US 11,715,475 B2
	Method and system for evaluating and improving live translation captioning systems
Arkady Arkhangorodsky, Los Angeles, CA (US); Christopher Chu, Los Angeles, CA (US); Scot Fang, Los Angeles, CA (US); Denglin Jiang, Los Angeles, CA (US); Yiqi Huang, Los Angeles, CA (US); Ajay Nagesh, Los Angeles, CA (US); Boliang Zhang, Los Angeles, CA (US); and Kevin Knight, Los Angeles, CA (US)
Assigned to Beijing DiDi Infinity Technology and Development Co., Ltd., Beijing (CN)
Filed by Beijing DiDi Infinity Technology and Development Co., Ltd., Beijing (CN)
Filed on Sep. 20, 2021, as Appl. No. 17/479,349.
Prior Publication US 2023/0089902 A1, Mar. 23, 2023
Int. Cl.
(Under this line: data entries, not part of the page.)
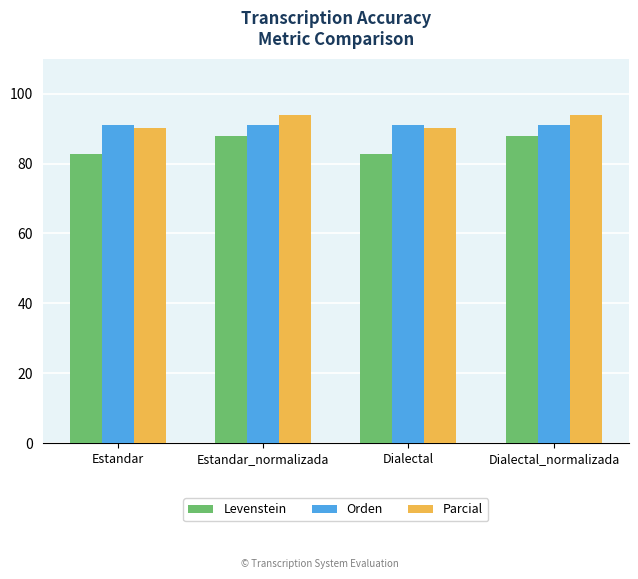

Is it true that Parcial equals 94.0 at Estandar_normalizada?

True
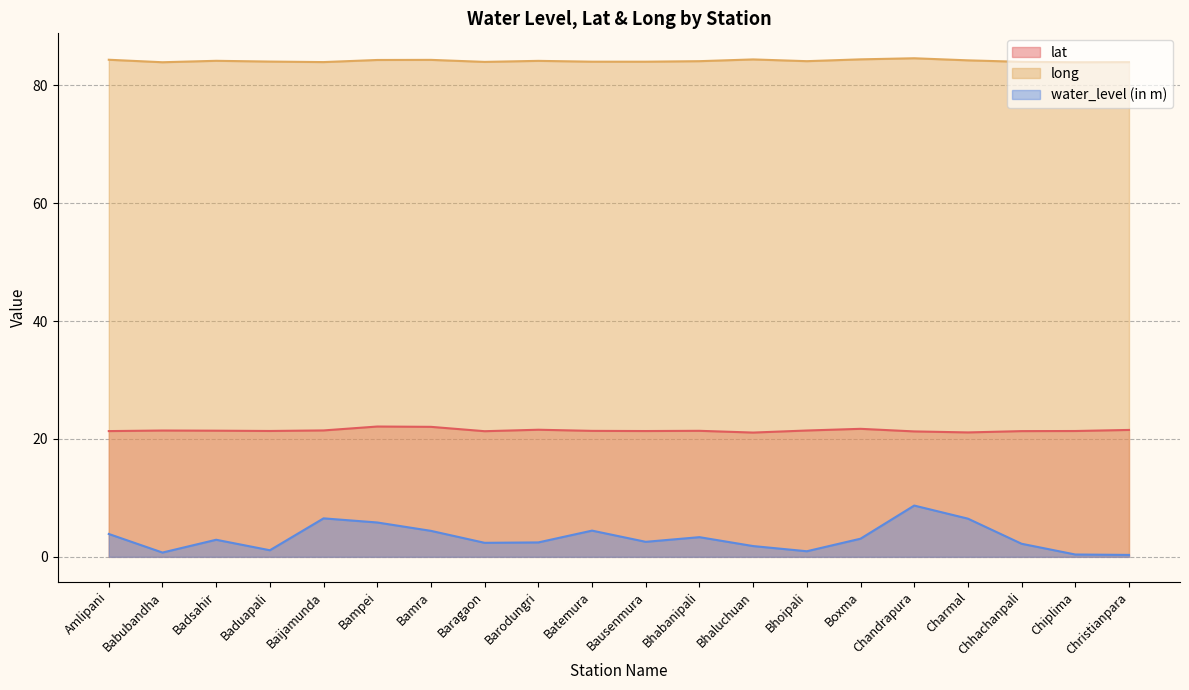

Is the value of long at Chhachanpali greater than the value of water_level (in m) at Bampei?

Yes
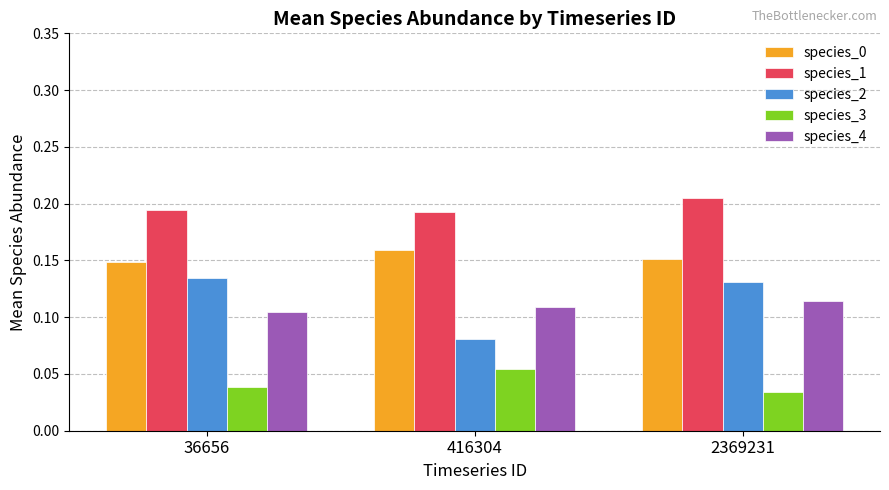

At how many categories does at least one series exceed 0?

3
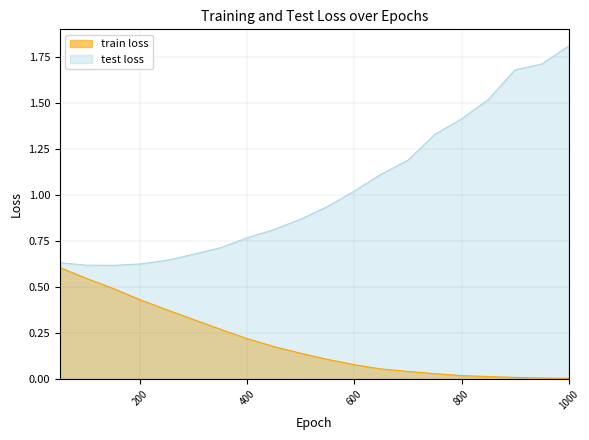

Which series has the widest spread of values?

test loss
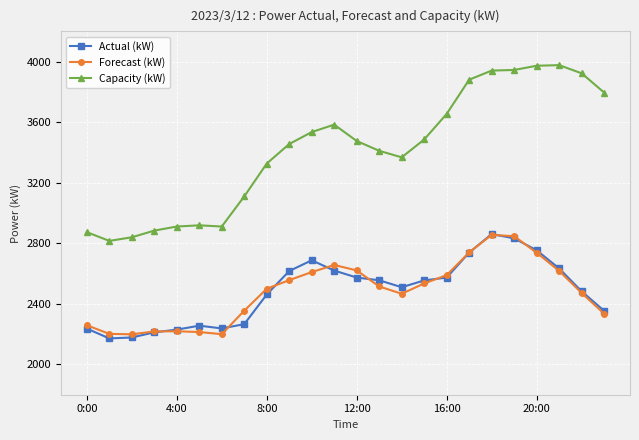

How many lines are shown in the chart?

3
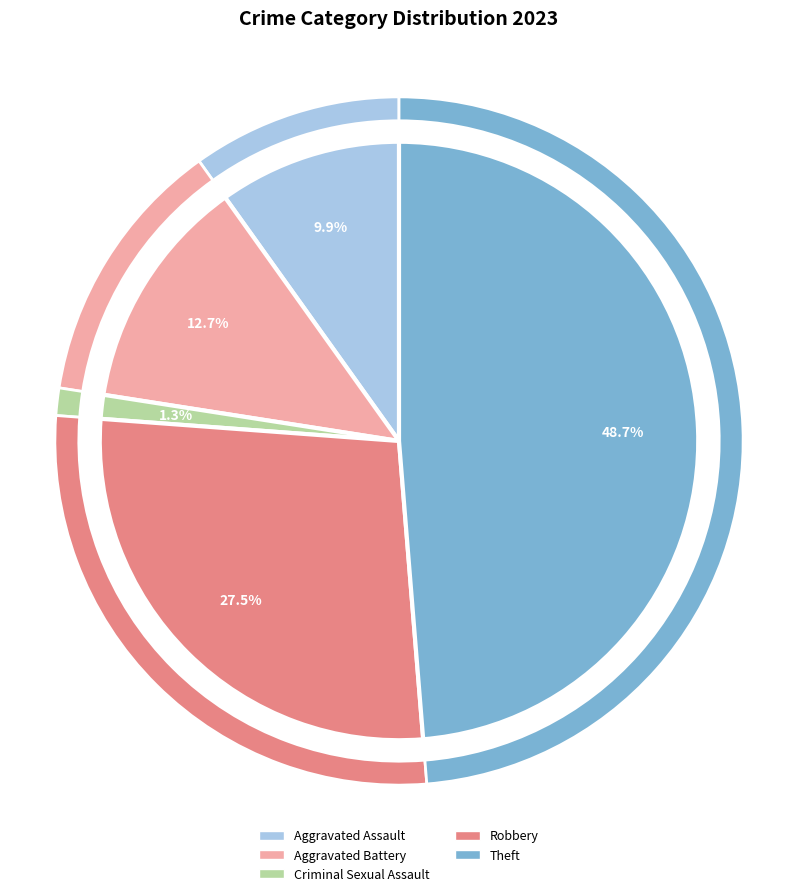

How many slices are in this pie chart?

5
G06F 40/00 (2020.01); G10L 15/32 (2013.01); G10L 15/08 (2006.01); G10L 15/06 (2013.01); G06F 40/49 (2020.01); G06F 40/51 (2020.01); G06F 40/58 (2020.01); G10L 25/27 (2013.01)

CPC G10L 15/32 (2013.01) [G06F 40/49 (2020.01); G06F 40/51 (2020.01); G06F 40/58 (2020.01); G10L 15/063 (2013.01); G10L 15/08 (2013.01); G10L 25/27 (2013.01); G10L 2015/088 (2013.01)]

15 Claims

1. A method for evaluating performance of a live translation captioning system, comprising:

displaying a word in a first language on a first user interface;

receiving a first audio sequence, the first audio sequence comprising a verbal description of the word in the first language;

generating a first translated text in a second language by feeding the first audio sequence into a pipeline comprising an Automatic Speech Recognition (ASR) subsystem and a machine translation (MT) subsystem;

displaying the first translated text on a second user interface;

receiving a second audio sequence, the second audio sequence comprising a guessed word based on the first translated text;

generating a second translated text in the first language by feeding the second audio sequence into the pipeline;

determining a matching score between the word and the second translated text;

determining a performance score of the live translation captioning system based on the matching score.